Examples of the moronic left-wing attitudes and ideas I frequently encounter include:

  • Karl Marx is no longer a progressive thinker of his day, but a deity whose every word is sacred. In a recent debate about sex-worker rights, I was told that Marx didn’t support them. So therefore it’s not left-wing to support them (what could be more conservative than freezing your ideology in the mid-19th century?)
  • The market is always evil (neatly mirroring the right-wing morons who think the market is always right).
  • Every problem in black communities is caused by racism or is a legacy of the slave trade or colonialism (this pleases afrocentric thinkers, but does nothing to understand or fix real-life problems).
  • Only white people can be racist, because if non-whites people are racist, it’s not their fault – we made them do it by being evil to them. Note the colonial attitude here: apparently black and Asian people are simple creatures who learned everything from us.
  • While women can (of course) hold opinions on everything, female issues are the preserve of female discussion only (I was recently told by an apparently liberal person that I couldn’t judge whether a woman was a feminist or not – presumably because I’m male, although the person refused to clarify).

The left no longer values science as it once did – indeed, its loudest spokespeople appear to overwhelmingly consist of non-science graduates. The irrational hatred of genetically-modified organisms (because they are made by evil corporations) is one example. Never mind that GMOs have the potential to lift millions of people out of starvation; the fact that they were created for profit makes them evil. The PC-left castigates modern society for its environmental destruction and wars, but often idolises primitive “tribal” societies as being “wiser custodians of the planet”. In reality, many primitive societies destroyed their own environments (and sometimes themselves); and violence is probably lower today than at any point in human history. Idolising an imaginary golden past is the definition of conservative, not progressive; today’s left is often deeply conservative.

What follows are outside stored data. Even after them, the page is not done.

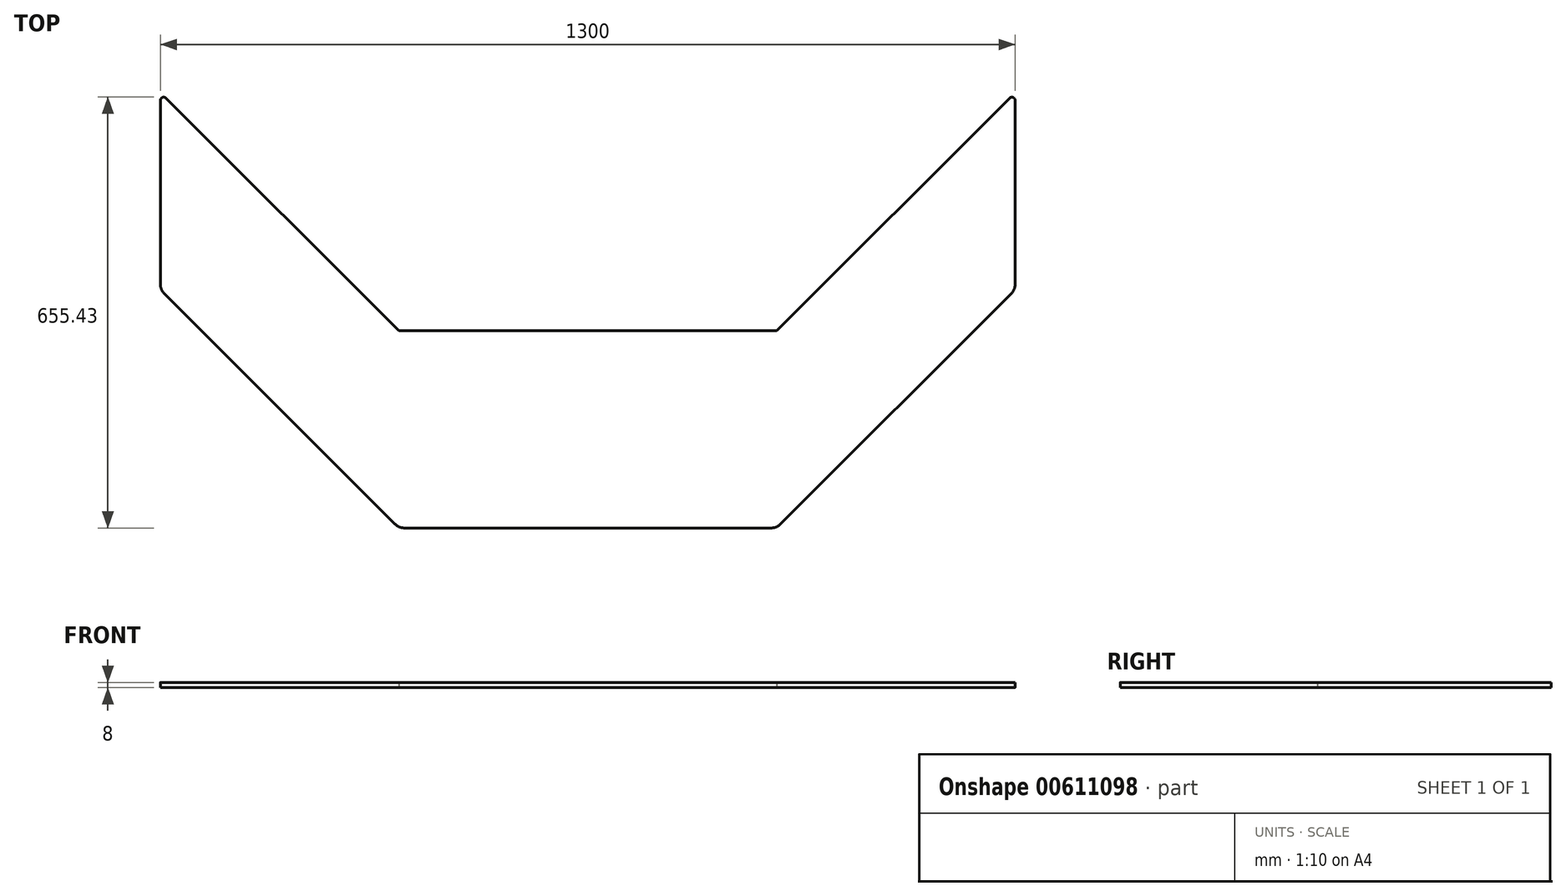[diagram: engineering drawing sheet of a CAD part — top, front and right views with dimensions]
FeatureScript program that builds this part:
annotation { "Feature Type Name" : "Feature", "Feature Type Description" : "" }
export const myFeature = defineFeature(function(context is Context, id is Id, definition is map)
    precondition{}
    {
        {
            var Q0;
            Q0=qCreatedBy(makeId("Top.planeOp"),FACE);
            var sketch = newSketch(context, id + "F0", { "sketchPlane" : qUnion([Q0])});
            skLineSegment(sketch, "E0", {"start": v(-287.5, 150) * mm, "end": v(287.5, 150) * mm});
            skLineSegment(sketch, "E1", {"start": v(287.5, 150) * mm, "end": v(641.46, 503.96) * mm});
            skLineSegment(sketch, "E2", {"start": v(650, 500.43) * mm, "end": v(650, 220.78) * mm});
            skLineSegment(sketch, "E3", {"start": v(279.22, -150) * mm, "end": v(-279.22, -150) * mm});
            skLineSegment(sketch, "E4", {"start": v(-650, 220.78) * mm, "end": v(-650, 500.43) * mm});
            skLineSegment(sketch, "E5", {"start": v(-641.46, 503.96) * mm, "end": v(-287.5, 150) * mm});
            skLineSegment(sketch, "E6", {"start": v(293.36, -144.14) * mm, "end": v(644.14, 206.64) * mm});
            skPoint(sketch, "E7.orphan", {"position": v(650, -150) * mm});
            skLineSegment(sketch, "E8", {"start": v(-644.14, 206.64) * mm, "end": v(-293.36, -144.14) * mm});
            skPoint(sketch, "E9.orphan", {"position": v(-650, -150) * mm});
            skLineSegment(sketch, "E10", {"start": v(-287.5, 150) * mm, "end": v(-287.5, -150) * mm, "construction": true});
            skLineSegment(sketch, "E11", {"start": v(287.5, 150) * mm, "end": v(287.5, -150) * mm, "construction": true});
            skPoint(sketch, "E12.visualSharp", {"position": v(-650, 512.5) * mm});
            skArc(sketch, "E12.filletArc", {"start": v(-641.46, 503.96) * mm, "mid": v(-646.91, 505.05) * mm, "end": v(-650, 500.43) * mm});
            skPoint(sketch, "E13.visualSharp", {"position": v(-650, 212.5) * mm});
            skArc(sketch, "E13.filletArc", {"start": v(-650, 220.78) * mm, "mid": v(-648.48, 213.13) * mm, "end": v(-644.14, 206.64) * mm});
            skPoint(sketch, "E14.visualSharp", {"position": v(-287.5, -150) * mm});
            skArc(sketch, "E14.filletArc", {"start": v(-293.36, -144.14) * mm, "mid": v(-286.87, -148.48) * mm, "end": v(-279.22, -150) * mm});
            skPoint(sketch, "E15.visualSharp", {"position": v(287.5, -150) * mm});
            skArc(sketch, "E15.filletArc", {"start": v(279.22, -150) * mm, "mid": v(286.87, -148.48) * mm, "end": v(293.36, -144.14) * mm});
            skPoint(sketch, "E16.visualSharp", {"position": v(650, 212.5) * mm});
            skArc(sketch, "E16.filletArc", {"start": v(644.14, 206.64) * mm, "mid": v(648.48, 213.13) * mm, "end": v(650, 220.78) * mm});
            skPoint(sketch, "E17.visualSharp", {"position": v(287.5, 150) * mm});
            skPoint(sketch, "E18.visualSharp", {"position": v(650, 512.5) * mm});
            skArc(sketch, "E18.filletArc", {"start": v(650, 500.43) * mm, "mid": v(646.91, 505.05) * mm, "end": v(641.46, 503.96) * mm});
            skSolve(sketch);
        }
        {
            var Q0;
            Q0=qSketchRegion(id+"F0",true);
            extrude(context, id + "F1", {"entities" : qUnion([Q0]), "depth" : 8 * mm, "offsetDistance" : 25 * mm});
        }
    });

While attacks on sexual freedom used to come from the right, now they largely come from the left, using the intellectually-vacant excuse of “objectification” – effectively meaningless, but giving so-called liberals a cover to attack the baring of flesh, just as right-wing religious types used to do.

Although I have some nostalgia for the old left, it seems best to put it out of its misery now. Authoritarianism is on the rise, and I see no more sign that the left is deeply opposed to this than I do on the right. A new Social Libertarianism is needed, resting on twin pillars: social justice and individual freedom. Social justice isn’t just a “nice to have”, and neither is liberty; I’m convinced that neither can possibly exist without the other, and that both are vital to prevent a coming economic and social collapse resulting from today’s corporatocracy. The dangers to our freedom today come from an intertwined dual menace: corporations and the militarised state. Like fairness and freedom, corporate profiteering and the police state go hand in hand. The enemies of freedom were once largely found on the right; now they exist across the entire political spectrum. The new political battle-lines are drawn; those who attack a man’s right to involve controversial subjects in humour are the enemies of free speech, however “progressive” or “liberal” they may appear on the surface.